Pembiayaan manajer KDMP dari pusat pun hanya berlangsung dua tahun sebelum berpotensi dibebankan ke kabupaten. “Risikonya sangat besar. Pemerintah daerah bisa terpaksa mengurangi anggaran pelayanan dasar lainnya ketika desa tidak mampu menanggung kewajiban tersebut,” katanya.
Kondisi ini kian berat karena transfer ke daerah sudah dipangkas. “Persoalan seperti ini sangat mengganggu fiskal daerah karena sekitar 81 persen daerah masih bergantung kepada pemerintah pusat,” tuturnya.

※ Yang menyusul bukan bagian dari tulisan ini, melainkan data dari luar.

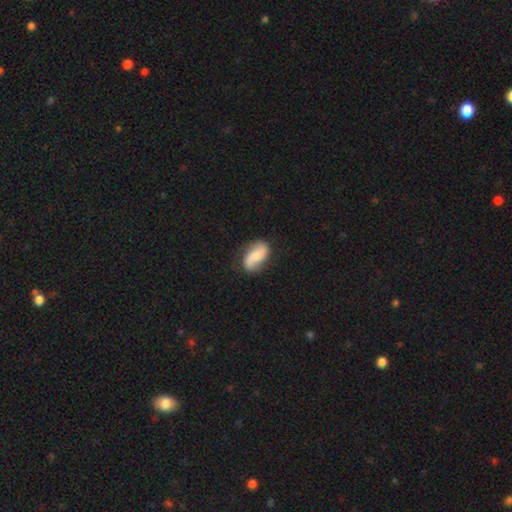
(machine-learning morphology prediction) Q: Smooth or featured?
A: featured or disk (56%); runner-up: smooth (37%)
Q: Edge-on disk?
A: no (96%); runner-up: yes (4%)
Q: Bar?
A: no (52%); runner-up: weak (32%)
Q: Spiral arms?
A: yes (92%); runner-up: no (8%)
Q: Bulge size?
A: small (38%); runner-up: moderate (32%)
Q: Merging?
A: none (76%); runner-up: minor disturbance (17%)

Dari pengabdian masyarakat di sebuah desa di Mojokerto, Wasiaturrahma mendapat cerita langsung dari kepala desa. “Menurut kepala desa tersebut, dari anggaran Rp1,6 miliar untuk membangun gerai, dana yang sampai kepada vendor hanya sekitar Rp700 juta sampai Rp800 juta,” katanya. Ia pun sempat meninjau langsung bangunannya. “Bangunannya tidak berkualitas. Kalau terkena angin puting beliung, saya khawatir bangunannya bisa rusak,” ujarnya.
“Pertanyaannya, sekitar 50 persen anggaran tersebut lari ke mana?” ucapnya, seraya menegaskan, “persoalannya bisa lebih daripada yang terjadi dalam program MBG.”